Problem to work on:
From the data, return each line holding the word "sixbm".

Input data:

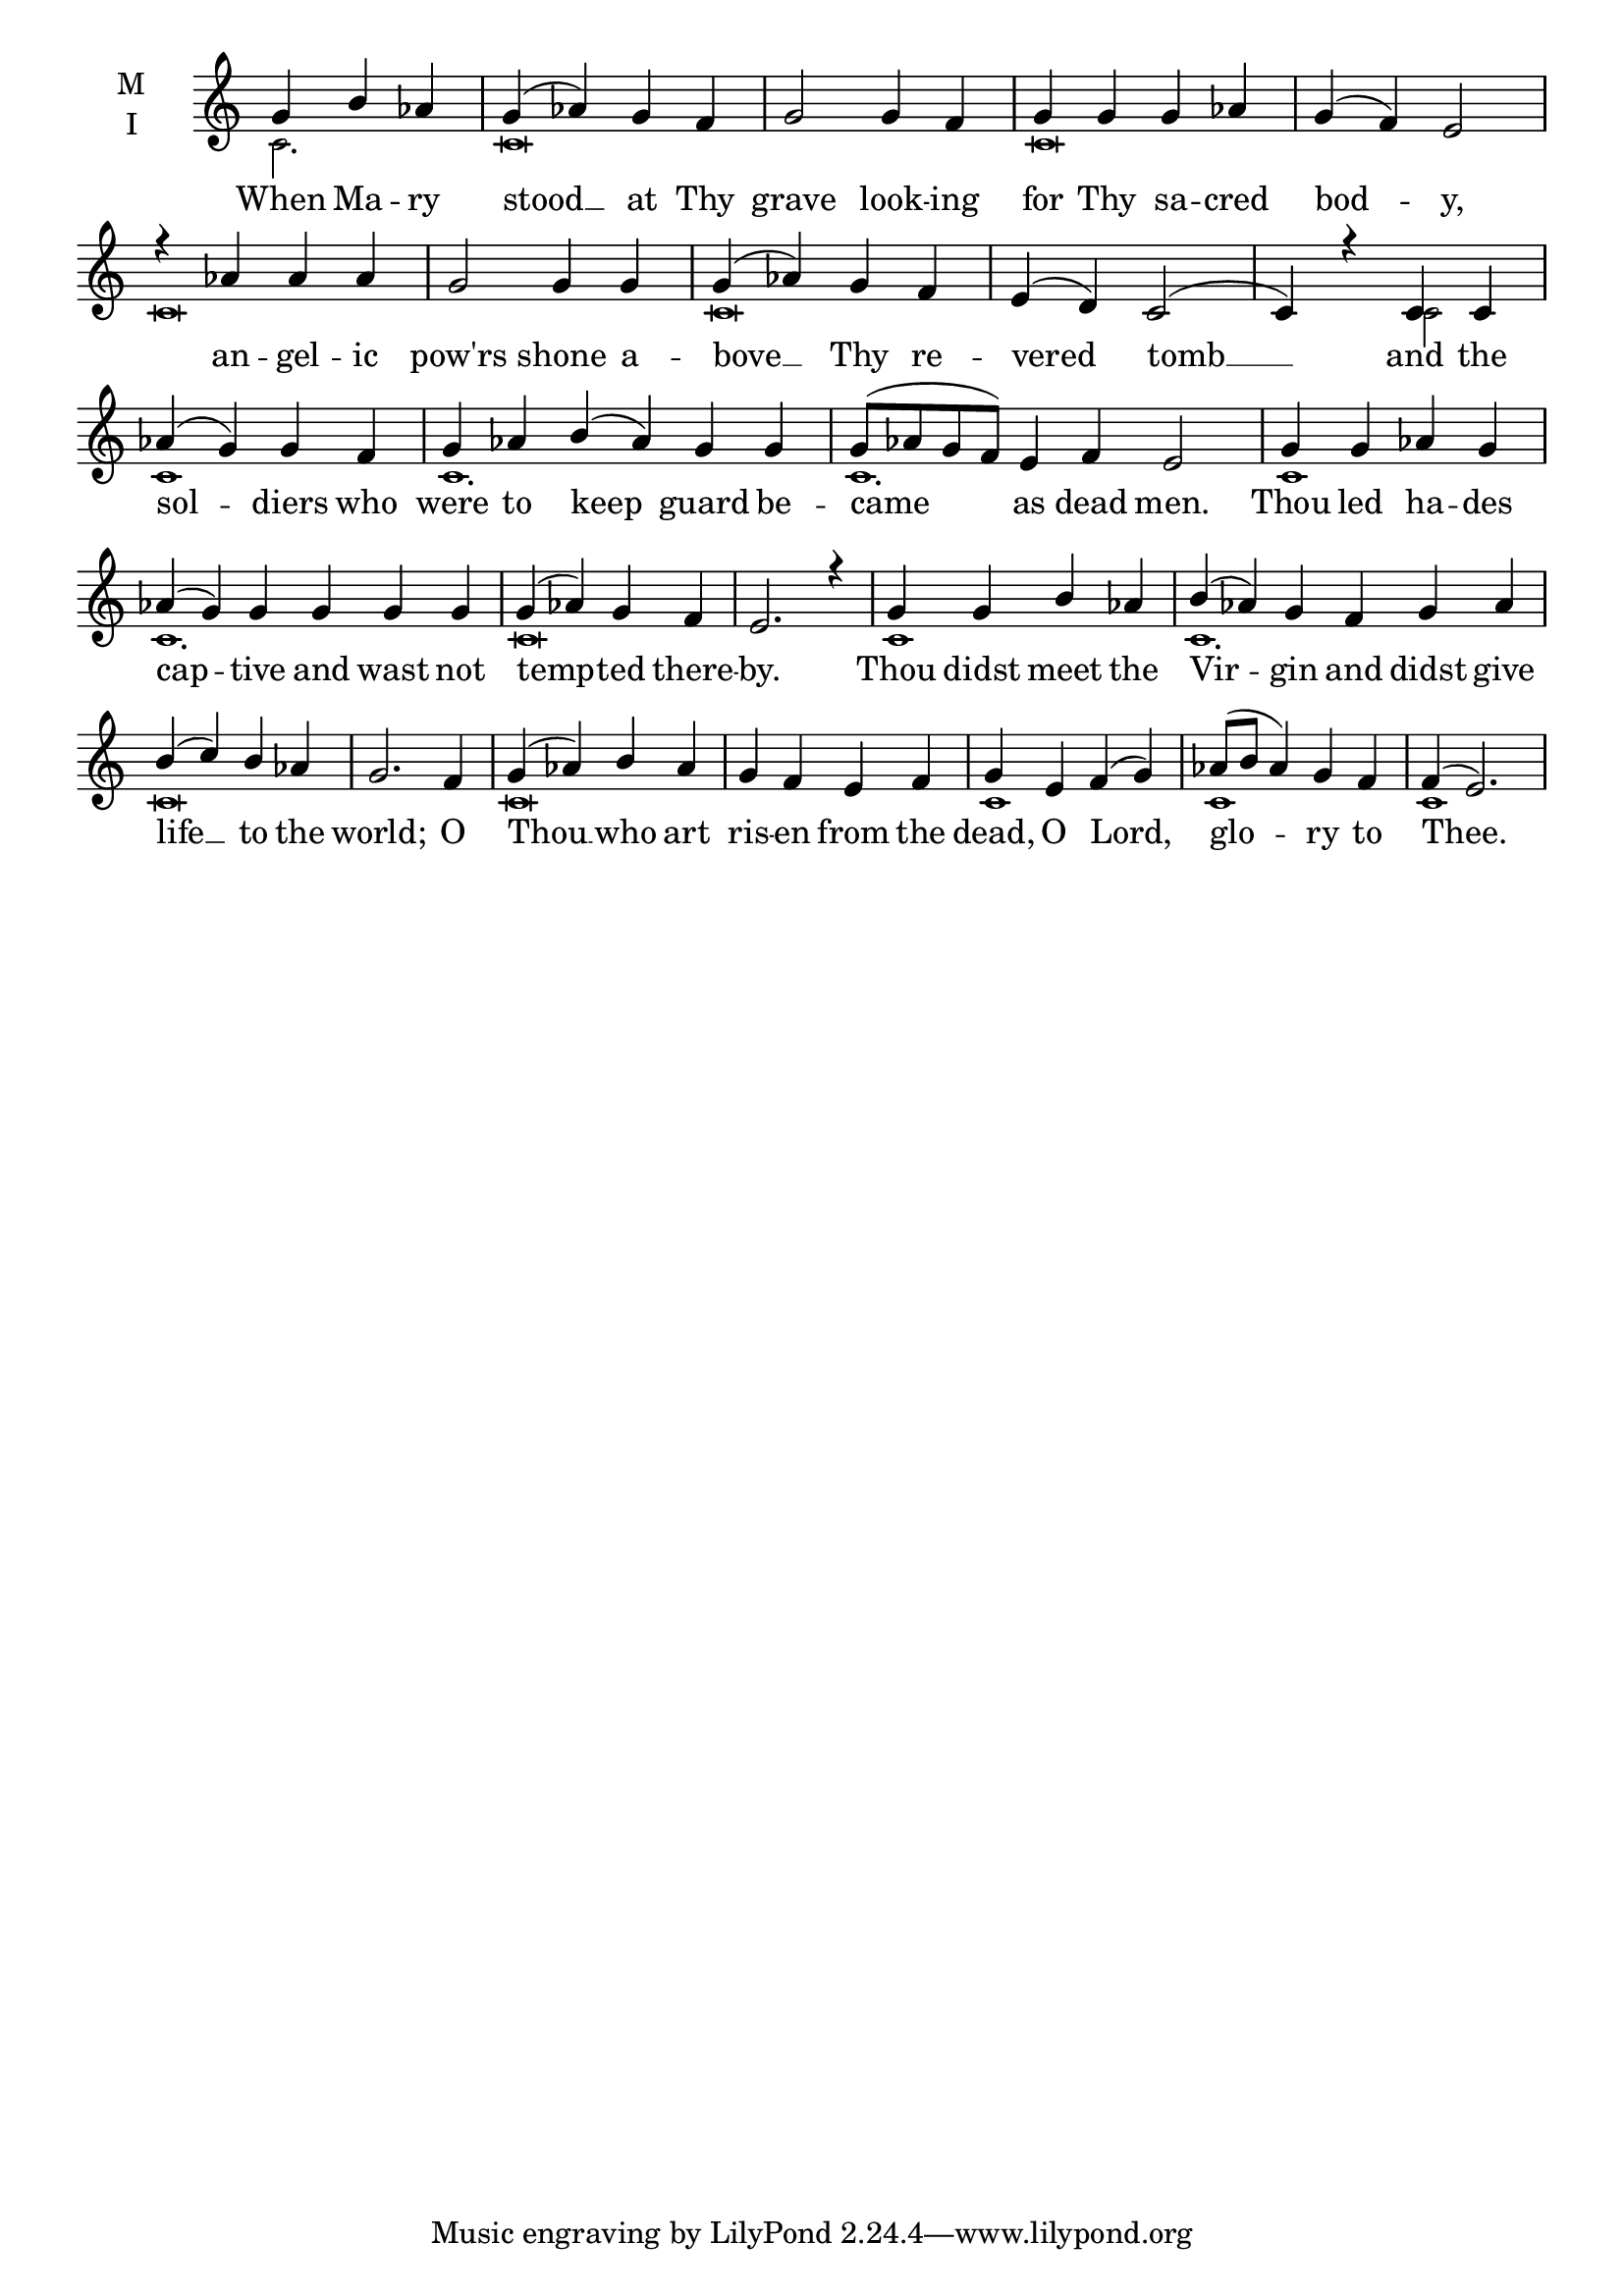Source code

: \version "2.18.2"

fourbm=\set Timing.measureLength = #(ly:make-moment 4/4)
sixbm= \set Timing.measureLength = #(ly:make-moment 6/4)

global = {
  \time 4/4 % Starts with
  \key c \major
}

lyricText = \lyricmode {
  When Ma -- ry stood __ at Thy grave look -- ing for Thy sa -- cred bod -- y,
  an -- gel -- ic pow'rs shone a -- bove __ Thy re -- vered tomb __
  and the sol -- diers who were to keep guard be -- came as dead men.
  Thou led ha -- des cap -- tive and wast not temp -- ted there -- by.
  Thou didst meet the Vir -- gin and didst give life __ to the world;
  O Thou __ who art ris -- en from the dead, O Lord, glo -- ry to Thee.
}

melody = \relative g' {
  \global % Leave these here for key to display
  \partial 2. g4 b aes | g( aes) g f | g2 g4 f | g g g aes | g( f) e2 |
  r4 aes aes aes | g2 g4 g | g( aes) g f | e( d) c2( | c4)
  r4 c4 c | aes'( g) g f | \sixbm g aes b( aes) g g | g8( aes g f) e4 f e2
  \fourbm g4 g aes g | \sixbm aes( g) g g g g | \fourbm g( aes) g f | e2.
  r4 | g4 g b aes | \sixbm b( aes) g f g aes | \fourbm b( c) b aes | g2.
  f4 | g( aes) b aes | g f e f | g e f( g) | aes8( b aes4) g4 f f4( e2.)
}

ison = \relative c' {
  \global % Leave these here for key to
  \tiny
  \partial 2. c2. c\breve c\breve
  c\breve c\breve s2
  c2 c1 c1. c1.
  c1 c1. c\breve
  c1 c1. c\breve
  c\breve c1 c1 c1
}

\score {
  \new ChoirStaff <<
    \new Staff \with {
      midiInstrument = "choir aahs"
      instrumentName = \markup \center-column { M I }
    } <<
      \new Voice = "melody" { \voiceOne \melody }
      \new Voice = "ison" { \voiceTwo \ison }
    >>
    \new Lyrics \with {
      \override VerticalAxisGroup #'staff-affinity = #CENTER
    } \lyricsto "melody" \lyricText

  >>
  \layout {
    \context {
      \Staff
      \remove "Time_signature_engraver"
    }
    \context {
      \Score
      \omit BarNumber
    }
  }
  \midi { \tempo 4 = 200
          \context {
            \Voice
            \remove "Dynamic_performer"
    }
  }
}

Solved exercise:
sixbm= \set Timing.measureLength = #(ly:make-moment 6/4)
  r4 c4 c | aes'( g) g f | \sixbm g aes b( aes) g g | g8( aes g f) e4 f e2
  \fourbm g4 g aes g | \sixbm aes( g) g g g g | \fourbm g( aes) g f | e2.
  r4 | g4 g b aes | \sixbm b( aes) g f g aes | \fourbm b( c) b aes | g2.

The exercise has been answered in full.